══ GIVEN TEXT ══
The council is considering a series of bills that would allow East Baltimore Development Inc., the nonprofit organization created by the city to manage the project, to borrow $85 million to begin the second phase of development -- which will include a school, new housing and the renovation of existing rowhouses.

More than a dozen residents turned out to the meeting of the council's taxation and finance committee to discuss their concerns and to urge the city to keep residents in mind as they move forward.

"The residents of East Baltimore have been promised many things over the last few decades," said Leslie Lewis, 41, a lifelong resident of the area who will be relocated for the construction. "There have been other projects that have come through and yet they have all failed. I just wanted to let you see the faces that go along with this bill. ...We deserve to be treated with respect."

EBDI officials say residents have been offered $150,000, on average, to relocate. Those residents are also given priority to move back into the neighborhood once developments are completed. About 300 families will be affected in the second phase.

Low-income residents who wish to move back into the neighborhood and buy a home must use their relocation stipend and then will be eligible for a mortgage in which the monthly payments would not exceed 30 percent of their income.

Second loan

The difference between the two sources of money and the price of the home would be covered by a second loan that would not be paid back until the new owner sells.

If the resident decides to sell, then the principal of the second loan would be paid back along with a portion of the profit from the sale.

"Residents' lives have been on hold for at least the past few years," said Jack Shannon, president and chief executive officer of EBDI, referring to the residents in the second phase of the development who have been waiting to find out whether they will be relocated and when. "We need to move forward now."

Some who spoke at the meeting are members of the Save Middle East Action Committee, a group that represents many of the residents. A spokesman said the affordable housing loans should be structured so that residents will pay a smaller amount -- closer to 15 percent -- of their income, rather than the 30 percent being proposed.
═══
▸ **REQUIREMENT 1**
Rewrite the stretch of the East Baltimore development passage from "Low-income residents who" through "of their income.", replacing "relocation stipend" with "relocation payment".
▸ **REQUIREMENT 2**
Extend the passage on the East Baltimore development, picking up after its final sentence.
══ DATASET CONTENT ══
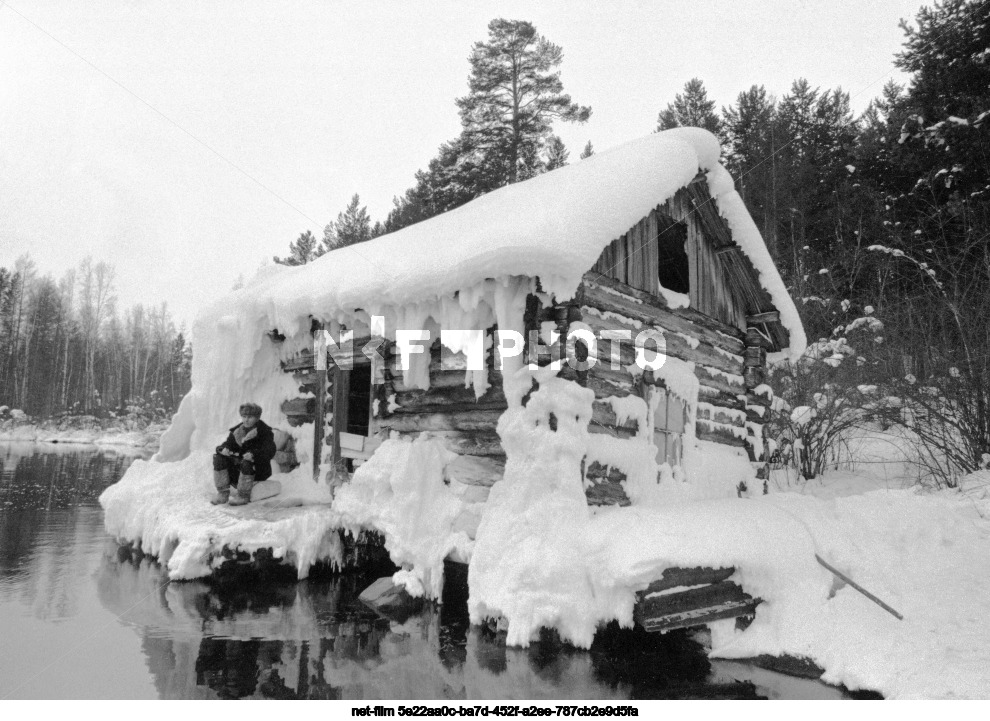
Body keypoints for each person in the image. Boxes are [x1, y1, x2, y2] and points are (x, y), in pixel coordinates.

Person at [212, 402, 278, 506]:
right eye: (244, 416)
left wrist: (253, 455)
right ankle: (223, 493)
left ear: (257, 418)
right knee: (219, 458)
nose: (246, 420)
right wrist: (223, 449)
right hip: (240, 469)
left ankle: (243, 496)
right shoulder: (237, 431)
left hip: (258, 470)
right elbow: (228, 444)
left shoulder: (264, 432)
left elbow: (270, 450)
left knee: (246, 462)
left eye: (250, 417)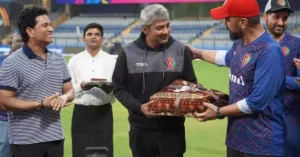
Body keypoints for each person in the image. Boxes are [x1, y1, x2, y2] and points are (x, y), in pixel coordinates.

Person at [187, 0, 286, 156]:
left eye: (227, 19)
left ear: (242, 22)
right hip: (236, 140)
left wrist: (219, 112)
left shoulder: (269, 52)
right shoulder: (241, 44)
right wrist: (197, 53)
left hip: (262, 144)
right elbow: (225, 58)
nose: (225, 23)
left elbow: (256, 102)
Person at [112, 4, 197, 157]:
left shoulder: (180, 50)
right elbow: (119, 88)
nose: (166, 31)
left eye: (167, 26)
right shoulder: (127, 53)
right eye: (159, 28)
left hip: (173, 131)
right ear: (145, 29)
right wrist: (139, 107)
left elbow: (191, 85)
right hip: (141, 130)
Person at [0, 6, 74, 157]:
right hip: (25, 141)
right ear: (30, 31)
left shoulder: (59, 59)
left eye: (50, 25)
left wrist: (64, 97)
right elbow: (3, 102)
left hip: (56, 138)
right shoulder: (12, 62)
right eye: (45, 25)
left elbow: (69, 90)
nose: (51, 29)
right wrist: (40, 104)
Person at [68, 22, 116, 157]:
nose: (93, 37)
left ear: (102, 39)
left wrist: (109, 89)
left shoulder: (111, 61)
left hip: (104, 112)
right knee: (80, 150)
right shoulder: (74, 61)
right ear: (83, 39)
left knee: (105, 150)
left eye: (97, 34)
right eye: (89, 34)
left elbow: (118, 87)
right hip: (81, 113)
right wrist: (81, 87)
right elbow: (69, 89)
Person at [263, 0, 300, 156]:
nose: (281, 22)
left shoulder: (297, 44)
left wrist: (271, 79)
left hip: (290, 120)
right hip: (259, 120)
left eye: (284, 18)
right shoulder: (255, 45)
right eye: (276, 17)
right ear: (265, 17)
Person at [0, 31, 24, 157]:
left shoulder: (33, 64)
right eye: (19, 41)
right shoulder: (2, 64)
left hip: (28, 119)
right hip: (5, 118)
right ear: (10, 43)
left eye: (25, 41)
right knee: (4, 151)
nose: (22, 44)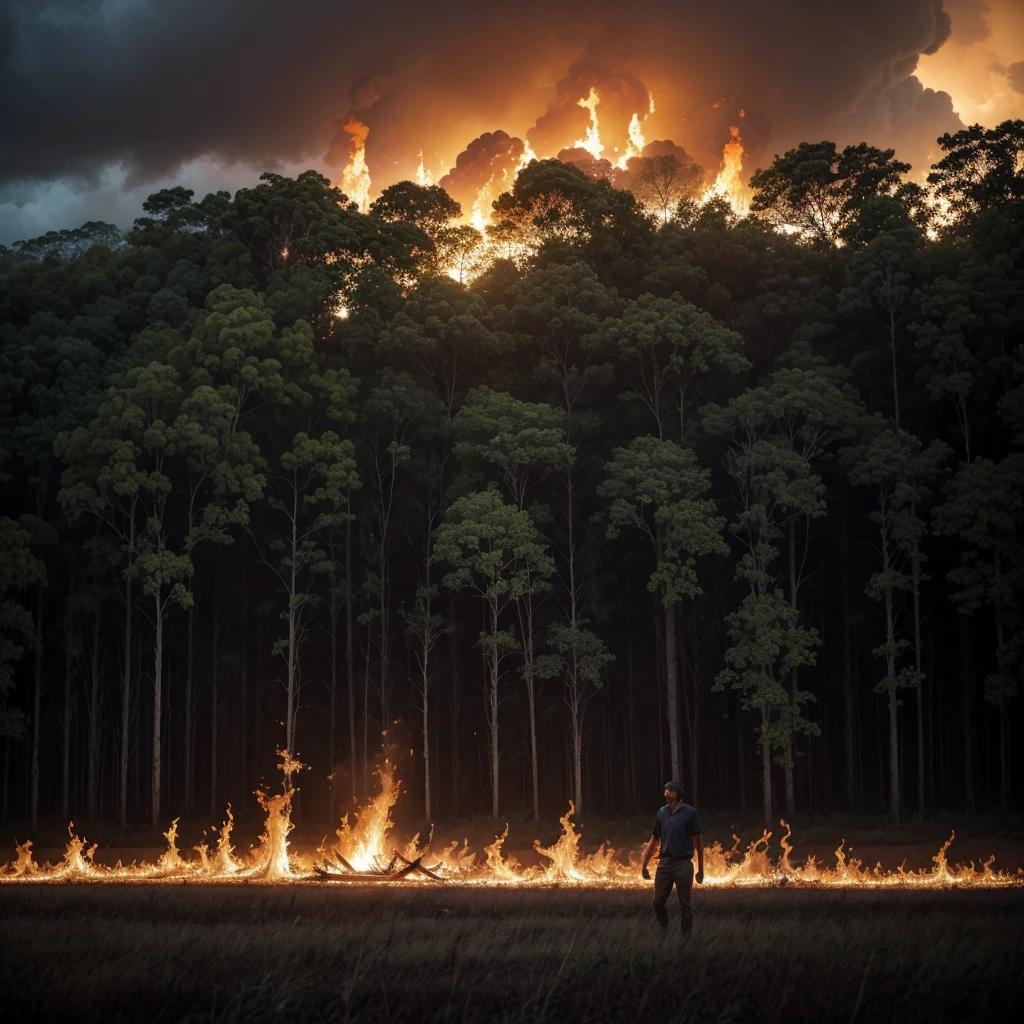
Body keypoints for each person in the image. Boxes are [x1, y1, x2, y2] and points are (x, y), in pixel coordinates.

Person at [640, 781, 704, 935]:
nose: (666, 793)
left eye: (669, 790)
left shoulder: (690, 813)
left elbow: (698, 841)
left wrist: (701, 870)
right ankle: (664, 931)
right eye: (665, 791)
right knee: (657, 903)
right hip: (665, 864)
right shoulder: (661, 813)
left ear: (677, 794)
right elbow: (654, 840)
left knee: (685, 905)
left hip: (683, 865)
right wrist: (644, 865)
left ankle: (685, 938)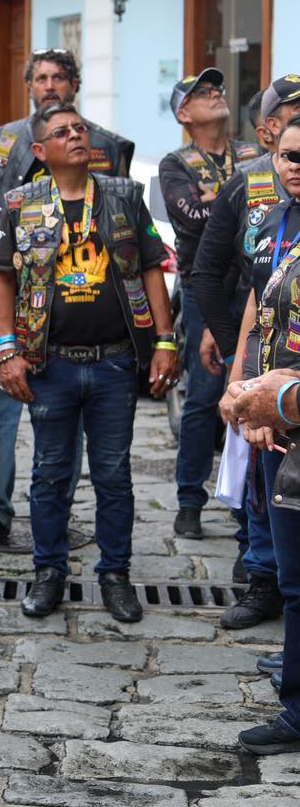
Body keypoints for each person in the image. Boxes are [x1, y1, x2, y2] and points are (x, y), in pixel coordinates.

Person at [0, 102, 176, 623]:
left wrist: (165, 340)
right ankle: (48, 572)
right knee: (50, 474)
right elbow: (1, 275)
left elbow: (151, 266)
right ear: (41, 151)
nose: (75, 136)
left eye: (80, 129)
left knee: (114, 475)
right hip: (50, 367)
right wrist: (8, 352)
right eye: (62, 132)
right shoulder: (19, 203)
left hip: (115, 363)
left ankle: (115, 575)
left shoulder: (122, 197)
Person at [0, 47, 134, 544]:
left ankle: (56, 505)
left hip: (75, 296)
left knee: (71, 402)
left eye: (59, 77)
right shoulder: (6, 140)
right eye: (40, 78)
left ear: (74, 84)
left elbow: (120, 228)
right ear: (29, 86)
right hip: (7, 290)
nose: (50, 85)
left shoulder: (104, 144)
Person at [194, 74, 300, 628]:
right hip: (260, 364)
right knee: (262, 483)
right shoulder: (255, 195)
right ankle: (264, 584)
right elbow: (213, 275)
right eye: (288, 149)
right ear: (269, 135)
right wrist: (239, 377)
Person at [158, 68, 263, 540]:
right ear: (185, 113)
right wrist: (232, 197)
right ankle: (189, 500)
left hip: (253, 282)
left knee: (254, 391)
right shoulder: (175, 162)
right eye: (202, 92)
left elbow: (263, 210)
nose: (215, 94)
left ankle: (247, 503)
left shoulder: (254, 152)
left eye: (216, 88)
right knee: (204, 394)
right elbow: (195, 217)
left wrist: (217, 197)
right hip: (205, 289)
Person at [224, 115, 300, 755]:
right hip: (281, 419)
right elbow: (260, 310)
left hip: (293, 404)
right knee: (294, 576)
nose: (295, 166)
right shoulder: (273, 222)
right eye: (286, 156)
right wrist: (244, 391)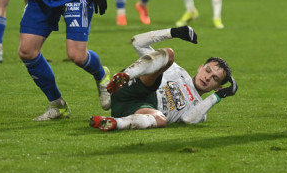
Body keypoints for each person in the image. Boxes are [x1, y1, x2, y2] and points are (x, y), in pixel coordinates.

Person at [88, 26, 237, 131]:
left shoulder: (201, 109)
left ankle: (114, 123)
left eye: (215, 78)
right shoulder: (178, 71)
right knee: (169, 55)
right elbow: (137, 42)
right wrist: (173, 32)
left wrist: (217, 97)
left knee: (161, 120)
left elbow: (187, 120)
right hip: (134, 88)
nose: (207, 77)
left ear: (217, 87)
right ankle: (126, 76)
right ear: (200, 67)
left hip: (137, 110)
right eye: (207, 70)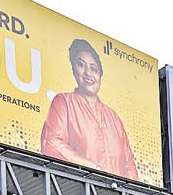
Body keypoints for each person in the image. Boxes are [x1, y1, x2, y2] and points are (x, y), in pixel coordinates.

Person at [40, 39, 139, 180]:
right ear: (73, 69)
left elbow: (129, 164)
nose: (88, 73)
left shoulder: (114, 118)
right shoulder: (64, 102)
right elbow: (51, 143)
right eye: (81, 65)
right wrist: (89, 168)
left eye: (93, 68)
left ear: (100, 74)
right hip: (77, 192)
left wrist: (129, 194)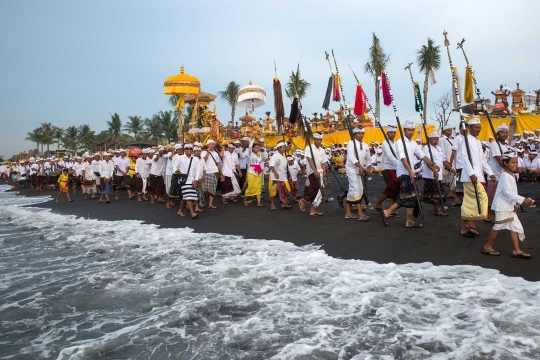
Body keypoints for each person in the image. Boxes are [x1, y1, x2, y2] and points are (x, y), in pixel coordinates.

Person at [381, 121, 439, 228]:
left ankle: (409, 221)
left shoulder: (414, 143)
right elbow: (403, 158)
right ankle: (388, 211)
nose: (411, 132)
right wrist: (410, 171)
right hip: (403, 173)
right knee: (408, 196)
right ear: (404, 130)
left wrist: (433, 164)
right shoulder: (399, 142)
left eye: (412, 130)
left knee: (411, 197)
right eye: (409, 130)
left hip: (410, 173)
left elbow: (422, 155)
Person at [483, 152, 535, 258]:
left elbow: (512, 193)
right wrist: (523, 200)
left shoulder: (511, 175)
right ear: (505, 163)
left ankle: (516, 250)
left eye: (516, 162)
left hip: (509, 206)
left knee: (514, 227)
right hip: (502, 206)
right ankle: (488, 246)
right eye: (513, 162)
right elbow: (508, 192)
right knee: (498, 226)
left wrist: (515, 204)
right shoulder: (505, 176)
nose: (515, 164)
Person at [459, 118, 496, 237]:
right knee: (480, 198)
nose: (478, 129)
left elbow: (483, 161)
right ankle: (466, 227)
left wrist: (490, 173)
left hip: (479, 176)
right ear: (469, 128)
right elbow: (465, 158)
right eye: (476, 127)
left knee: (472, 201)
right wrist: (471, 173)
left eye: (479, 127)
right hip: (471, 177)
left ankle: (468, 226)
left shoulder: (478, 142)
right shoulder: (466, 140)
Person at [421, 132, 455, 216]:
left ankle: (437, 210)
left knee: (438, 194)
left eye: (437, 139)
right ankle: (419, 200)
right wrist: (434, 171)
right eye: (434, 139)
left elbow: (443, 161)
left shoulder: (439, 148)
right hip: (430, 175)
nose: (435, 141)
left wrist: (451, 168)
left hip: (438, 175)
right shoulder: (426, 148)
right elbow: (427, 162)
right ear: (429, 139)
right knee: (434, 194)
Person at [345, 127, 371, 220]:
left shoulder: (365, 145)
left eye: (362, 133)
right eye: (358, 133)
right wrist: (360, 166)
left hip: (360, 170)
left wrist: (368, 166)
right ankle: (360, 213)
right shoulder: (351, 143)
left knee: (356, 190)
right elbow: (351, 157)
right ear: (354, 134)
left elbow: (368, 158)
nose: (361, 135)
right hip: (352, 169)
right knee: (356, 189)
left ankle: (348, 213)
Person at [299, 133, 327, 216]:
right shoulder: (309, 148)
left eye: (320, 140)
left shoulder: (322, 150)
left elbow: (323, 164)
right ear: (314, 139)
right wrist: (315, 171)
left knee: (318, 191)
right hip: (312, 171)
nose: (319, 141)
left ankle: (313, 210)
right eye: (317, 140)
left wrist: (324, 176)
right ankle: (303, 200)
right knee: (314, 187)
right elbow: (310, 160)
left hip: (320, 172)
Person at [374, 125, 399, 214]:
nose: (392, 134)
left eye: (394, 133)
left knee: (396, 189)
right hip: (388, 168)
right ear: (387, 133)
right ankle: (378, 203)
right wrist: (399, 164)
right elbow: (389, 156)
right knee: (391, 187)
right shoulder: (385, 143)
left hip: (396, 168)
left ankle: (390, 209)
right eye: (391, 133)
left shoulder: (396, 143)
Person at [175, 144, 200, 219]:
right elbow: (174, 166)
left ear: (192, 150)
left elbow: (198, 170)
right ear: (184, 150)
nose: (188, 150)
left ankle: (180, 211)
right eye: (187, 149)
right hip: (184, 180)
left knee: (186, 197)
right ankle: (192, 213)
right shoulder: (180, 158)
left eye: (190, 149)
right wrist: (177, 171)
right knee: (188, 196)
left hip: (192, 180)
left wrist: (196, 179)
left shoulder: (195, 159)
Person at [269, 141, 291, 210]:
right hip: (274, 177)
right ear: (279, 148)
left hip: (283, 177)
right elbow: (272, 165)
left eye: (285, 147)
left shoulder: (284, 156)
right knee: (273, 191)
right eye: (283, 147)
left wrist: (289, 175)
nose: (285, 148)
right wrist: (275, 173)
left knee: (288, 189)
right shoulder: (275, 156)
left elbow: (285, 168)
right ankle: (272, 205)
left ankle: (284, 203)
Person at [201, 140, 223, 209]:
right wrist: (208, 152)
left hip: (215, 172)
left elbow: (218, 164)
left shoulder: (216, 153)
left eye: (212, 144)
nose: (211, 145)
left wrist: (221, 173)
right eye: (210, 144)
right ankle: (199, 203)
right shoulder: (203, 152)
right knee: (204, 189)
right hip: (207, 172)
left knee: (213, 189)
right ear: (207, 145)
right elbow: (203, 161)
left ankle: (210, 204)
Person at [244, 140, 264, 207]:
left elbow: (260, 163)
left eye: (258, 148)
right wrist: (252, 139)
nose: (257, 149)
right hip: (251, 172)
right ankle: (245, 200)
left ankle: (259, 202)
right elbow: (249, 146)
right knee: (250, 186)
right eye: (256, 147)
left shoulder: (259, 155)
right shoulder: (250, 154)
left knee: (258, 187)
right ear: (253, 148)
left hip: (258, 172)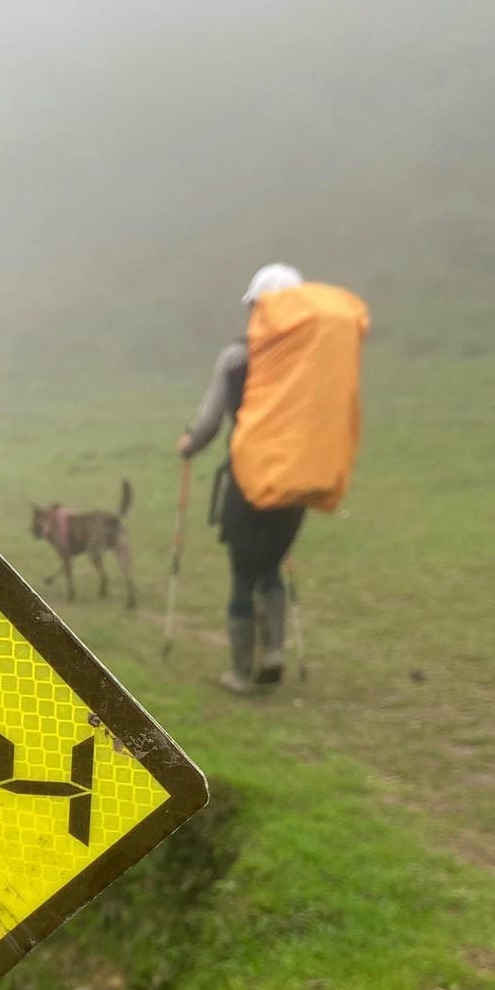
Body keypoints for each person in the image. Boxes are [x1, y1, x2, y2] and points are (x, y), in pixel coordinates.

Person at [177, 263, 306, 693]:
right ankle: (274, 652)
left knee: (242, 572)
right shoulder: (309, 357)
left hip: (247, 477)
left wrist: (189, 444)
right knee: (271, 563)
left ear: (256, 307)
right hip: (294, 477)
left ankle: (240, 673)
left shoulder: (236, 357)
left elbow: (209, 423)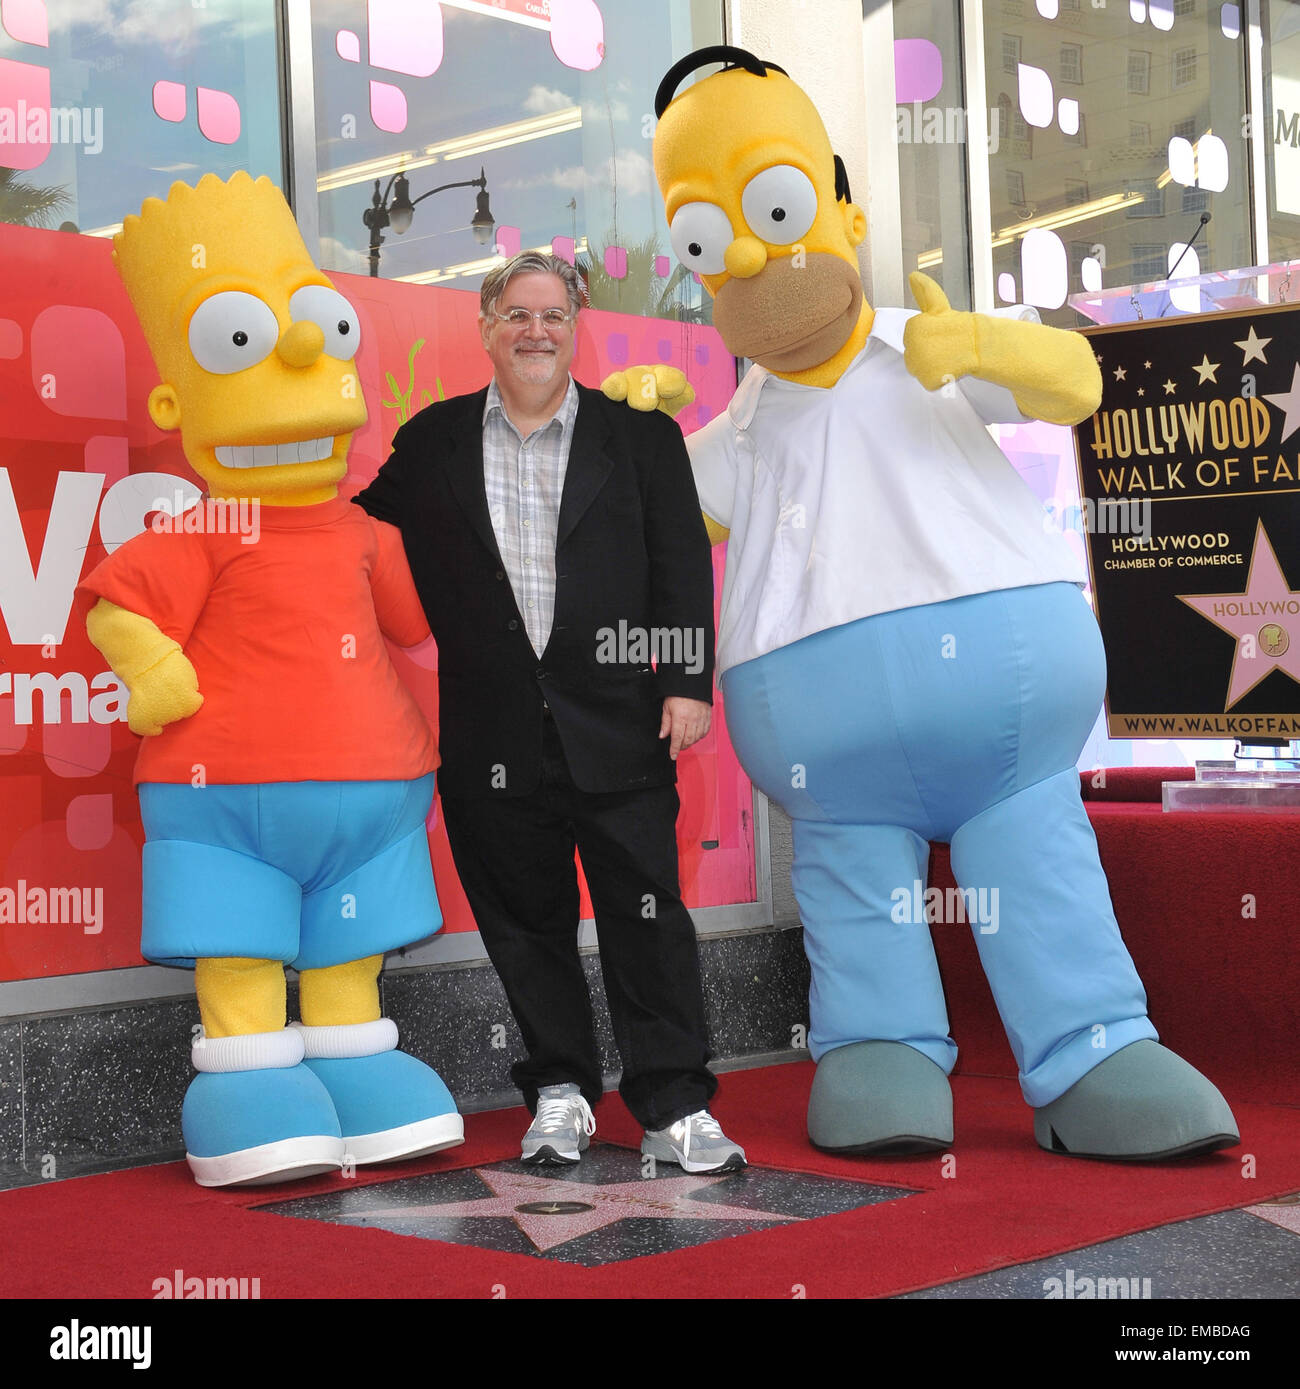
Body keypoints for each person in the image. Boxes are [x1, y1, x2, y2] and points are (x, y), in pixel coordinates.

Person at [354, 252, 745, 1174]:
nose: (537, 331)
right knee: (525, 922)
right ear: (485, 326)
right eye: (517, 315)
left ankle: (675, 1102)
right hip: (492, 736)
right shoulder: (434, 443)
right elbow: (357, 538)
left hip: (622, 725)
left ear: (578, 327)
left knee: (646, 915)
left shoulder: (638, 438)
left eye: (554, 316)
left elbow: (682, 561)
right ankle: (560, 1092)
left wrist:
═══
▸ **EXERCISE ANSWER 1**
Low-income residents who wish to move back into the neighborhood and buy a home must use their relocation payment and then will be eligible for a mortgage in which the monthly payments would not exceed 30 percent of their income.

▸ **EXERCISE ANSWER 2**
Some said they are concerned that many of those who return will be relegated to refurbished homes, or rentals, rather than more desirable units. In all, 1,160 new housing units will be built in the second phase, and about 700 of them will be offered to homebuyers, EBDI officials said.

`Many difficulties'

"We just want justice to prevail," said Donald Gresham, president of the Save Middle East group. "These people have gone through so many difficulties. It doesn't really work with the community. We've got to tell them that it's not working."

The package of legislation working its way through the council will create a tax-increment financing district that will be used to pay back the loan. In tax-increment financing, cities borrow money to pay for construction and pay the loan back with the increased value that the completed project adds to the tax base.

A large hotel built on a vacant lot, for instance, increases that property's value for tax purposes, which brings more money into government coffers. The additional money would be used to pay the loan.

In this case, the money would be used to acquire and demolish homes, to pay for relocation and for the school. EBDI officials have said that private investors will pay for housing and other buildings -- though those developers will receive a number of tax incentives.

In addition to housing, the $1.8 billion project includes a nearly 2 million-square-foot privately owned life sciences park, which will be rented by Johns Hopkins and other institutions. The project also includes a senior center, the school and retail space.